Establish how many lines in the records below include the word "date"; respond with that number only.

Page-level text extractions
== Segment start ==

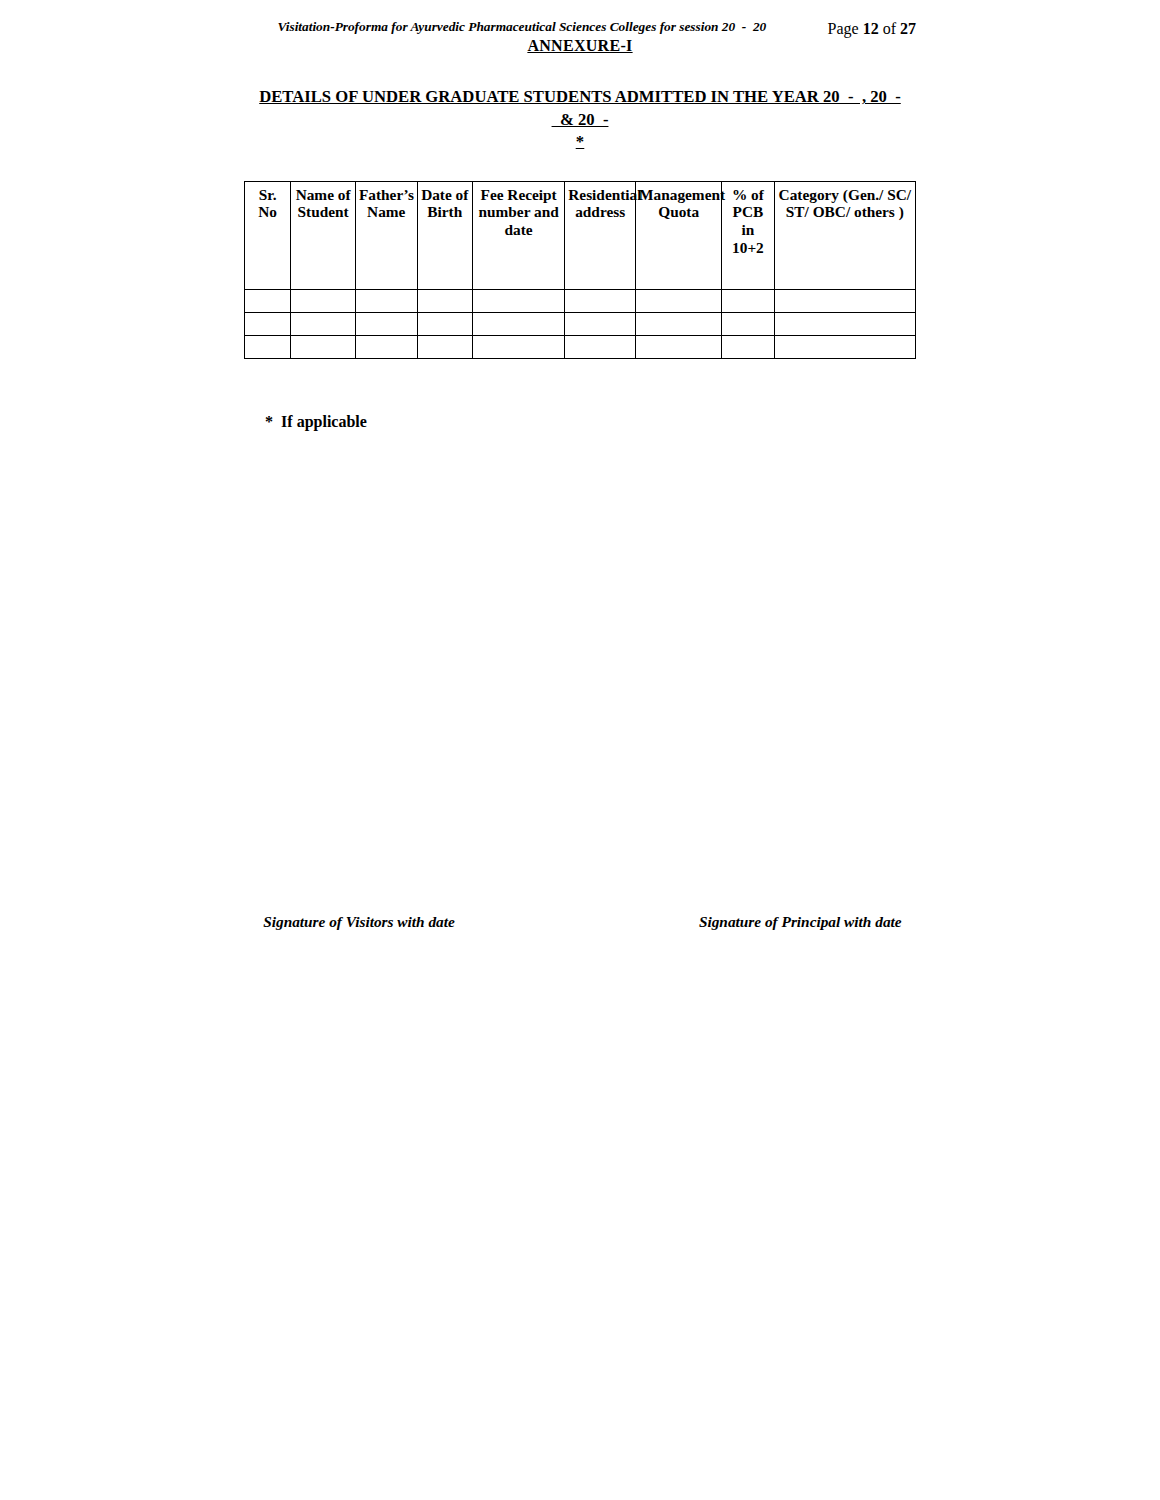Visitation-Proforma for Ayurvedic Pharmaceutical Sciences Colleges for session 20 - 20
Page 12 of 27
ANNEXURE-I
DETAILS OF UNDER GRADUATE STUDENTS ADMITTED IN THE YEAR 20 - , 20 - & 20 - *
| Sr. No | Name of Student | Father’s Name | Date of Birth | Fee Receipt number and date | Residential address | Management Quota | % of PCB in 10+2 | Category (Gen./ SC/ ST/ OBC/ others ) |
| --- | --- | --- | --- | --- | --- | --- | --- | --- |
* If applicable
Signature of Visitors with date
Signature of Principal with date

== Segment end ==

### YOUR SOLUTION
3